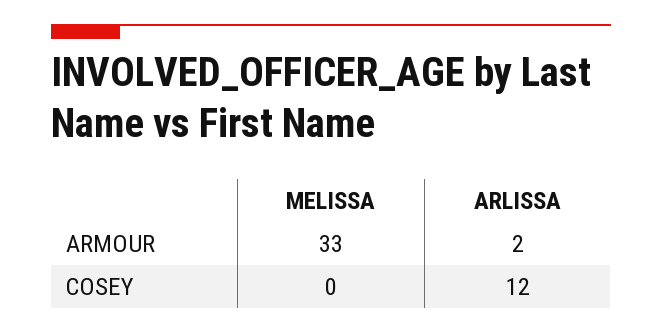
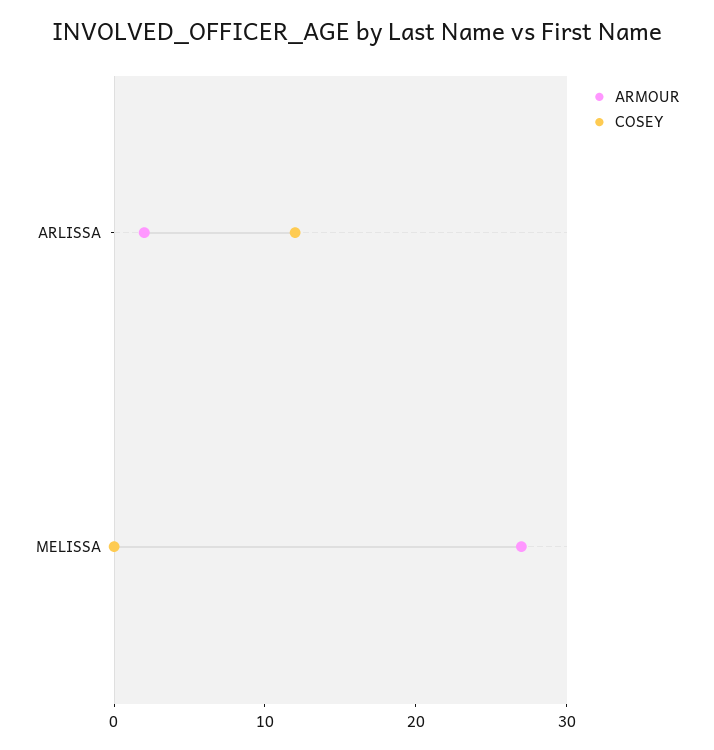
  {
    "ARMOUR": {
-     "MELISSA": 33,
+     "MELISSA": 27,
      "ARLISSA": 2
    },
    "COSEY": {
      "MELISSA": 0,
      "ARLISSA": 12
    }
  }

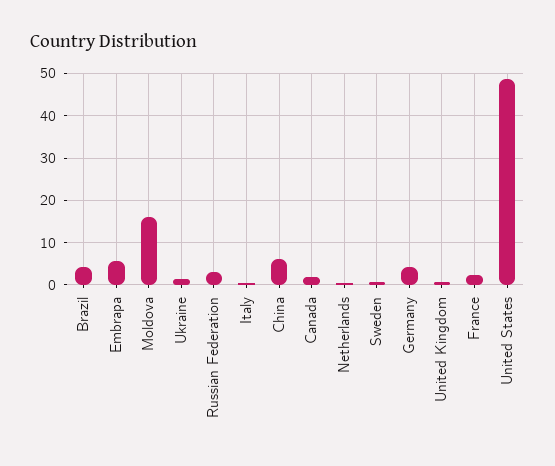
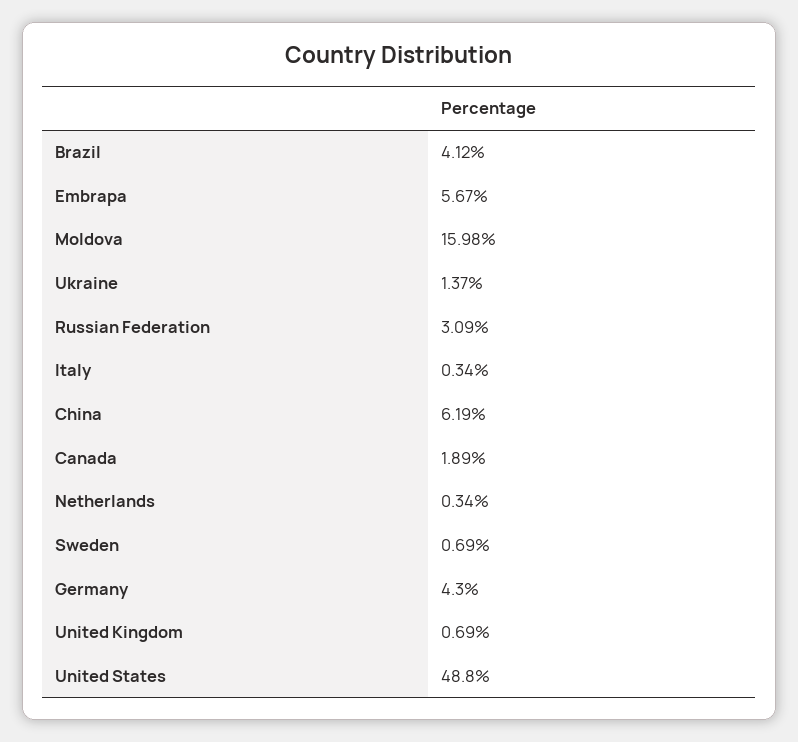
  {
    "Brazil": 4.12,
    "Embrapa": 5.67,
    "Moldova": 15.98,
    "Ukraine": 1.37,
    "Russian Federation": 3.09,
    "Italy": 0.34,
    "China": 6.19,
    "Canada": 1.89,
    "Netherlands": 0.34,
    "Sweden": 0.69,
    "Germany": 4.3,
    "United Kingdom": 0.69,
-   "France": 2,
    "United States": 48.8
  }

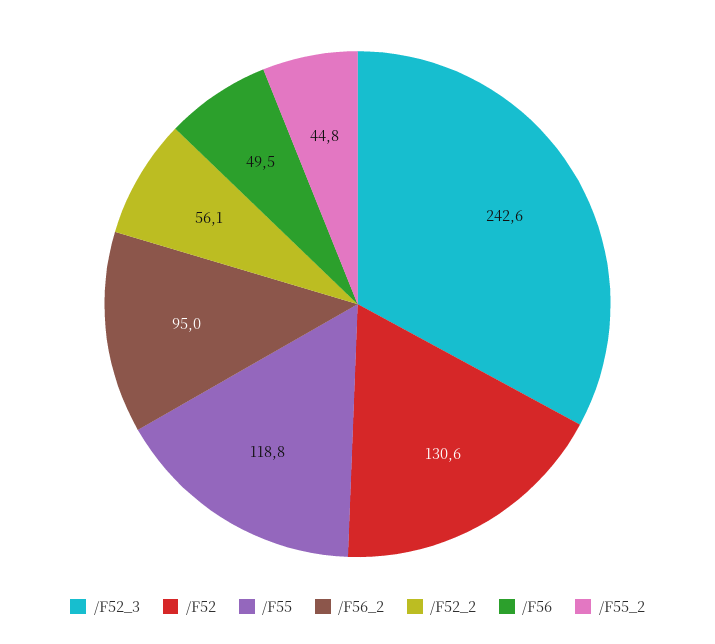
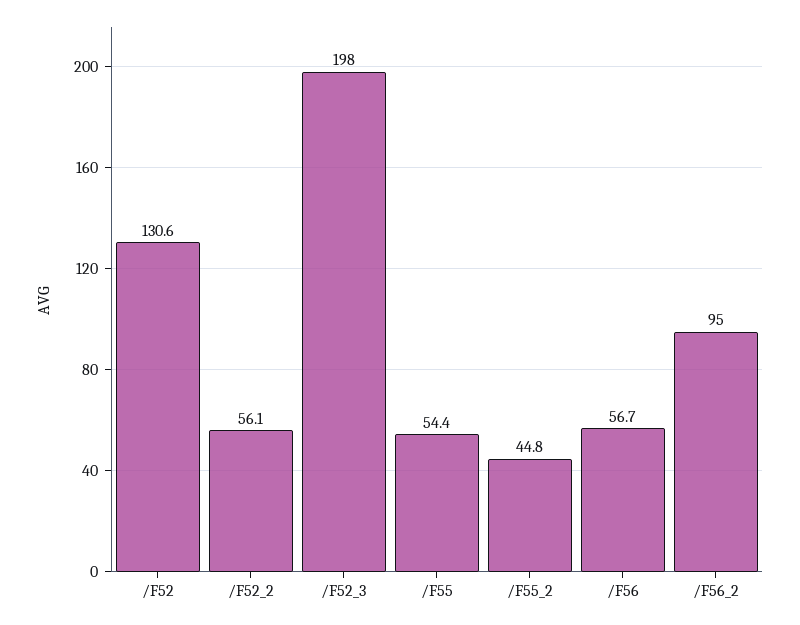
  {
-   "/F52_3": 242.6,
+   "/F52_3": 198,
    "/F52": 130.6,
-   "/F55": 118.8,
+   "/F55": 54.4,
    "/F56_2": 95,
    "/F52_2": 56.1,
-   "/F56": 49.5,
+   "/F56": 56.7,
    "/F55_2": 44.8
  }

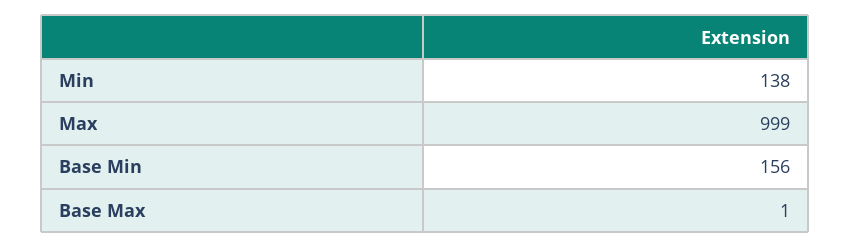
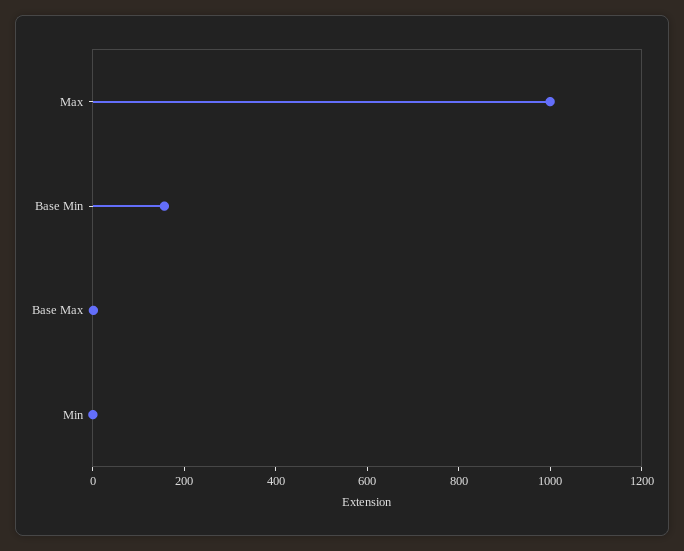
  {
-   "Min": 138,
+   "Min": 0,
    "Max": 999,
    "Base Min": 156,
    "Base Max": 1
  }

##############################

* WRITTEN TASK
For an answer, give a copy of every line in the listing that holds the word "United".

* EXPECTED ANSWER
    "United Kingdom": 0.69,
    "United States": 48.8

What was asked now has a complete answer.